Dr. Oyebanji, a Senior Lecturer in the Department of Education Management at the University of Ibadan, with over 85 publications in reputable journals to her credit, offered to partner with the university by lecturing on part-time basis to impart knowledge and mentor the students and by providing community service to the 13-year-old university as a way of giving back to the university.

The renown Academic, who had produced six Ph. D graduates and several others at Master’s and Undergraduate levels, maintained that she is ever ready to impart knowledge and mentor the students, thereby contributing her own quota to the best university in Nigeria, according to Times Higher Education Impact Rankings.

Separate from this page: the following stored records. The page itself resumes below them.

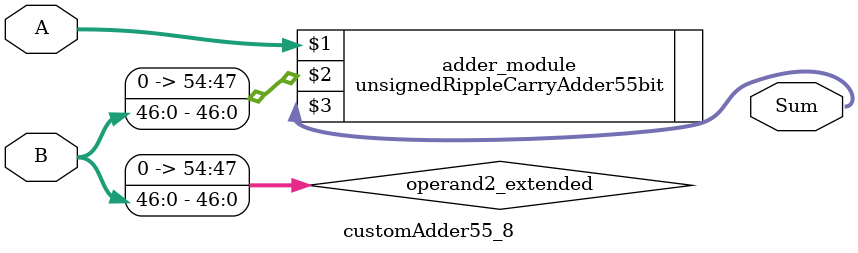
<source format=v>
module customAdder55_8(
                        input [54 : 0] A,
                        input [46 : 0] B,
                        
                        output [55 : 0] Sum
                );

        wire [54 : 0] operand2_extended;
        
        assign operand2_extended =  {8'b0, B};
        
        unsignedRippleCarryAdder55bit adder_module(
            A,
            operand2_extended,
            Sum
        );
        
        endmodule
        
</source>
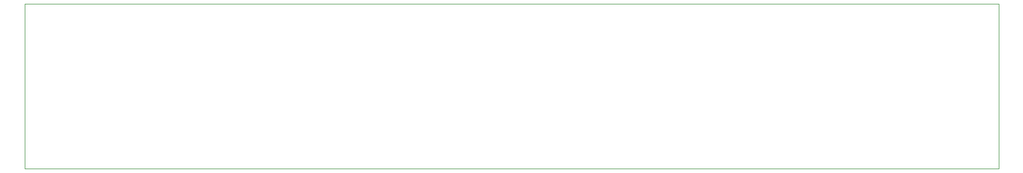
<source format=gbr>
%TF.GenerationSoftware,KiCad,Pcbnew,(5.1.8)-1*%
%TF.CreationDate,2024-07-24T00:23:14+03:00*%
%TF.ProjectId,PwrBus,50777242-7573-42e6-9b69-6361645f7063,rev?*%
%TF.SameCoordinates,Original*%
%TF.FileFunction,Profile,NP*%
%FSLAX46Y46*%
G04 Gerber Fmt 4.6, Leading zero omitted, Abs format (unit mm)*
G04 Created by KiCad (PCBNEW (5.1.8)-1) date 2024-07-24 00:23:14*
%MOMM*%
%LPD*%
G01*
G04 APERTURE LIST*
%TA.AperFunction,Profile*%
%ADD10C,0.050000*%
%TD*%
G04 APERTURE END LIST*
D10*
X162560000Y-12700000D02*
X12700000Y-12700000D01*
X162560000Y-38100000D02*
X162560000Y-12700000D01*
X12700000Y-38100000D02*
X162560000Y-38100000D01*
X12700000Y-12700000D02*
X12700000Y-38100000D01*
M02*

</source>
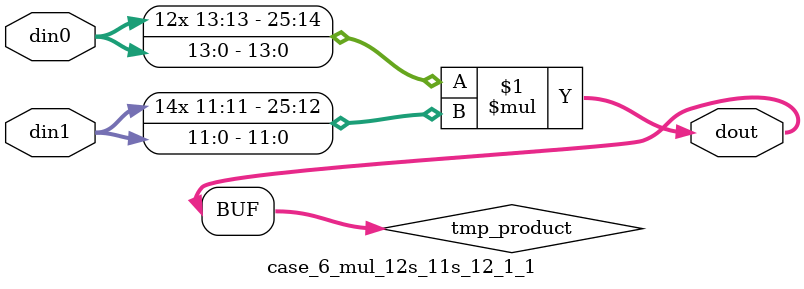
<source format=v>

`timescale 1 ns / 1 ps

 module case_6_mul_12s_11s_12_1_1(din0, din1, dout);
parameter ID = 1;
parameter NUM_STAGE = 0;
parameter din0_WIDTH = 14;
parameter din1_WIDTH = 12;
parameter dout_WIDTH = 26;

input [din0_WIDTH - 1 : 0] din0; 
input [din1_WIDTH - 1 : 0] din1; 
output [dout_WIDTH - 1 : 0] dout;

wire signed [dout_WIDTH - 1 : 0] tmp_product;



























assign tmp_product = $signed(din0) * $signed(din1);








assign dout = tmp_product;





















endmodule

</source>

The First Lady also used the opportunity to canvass support for her pet project, Widows, Aged, Orphans and the Homeless (WAOH), which according to her, will be officially unveiled in October during the first anniversary of her husband, Governor Biodun Oyebanji, as the Chief Executive of the State.

Speaking specifically of Dr. Oyebanji’s offer to teach ABUAD students and give them academic mentorship, Babalola described the gesture as a welcome development that will be of immense benefit to the students in particular and the larger society in general.
Tunde Olofintila, director, Corporate Affairs, ABUAD, wrote from Ado-Ekiti.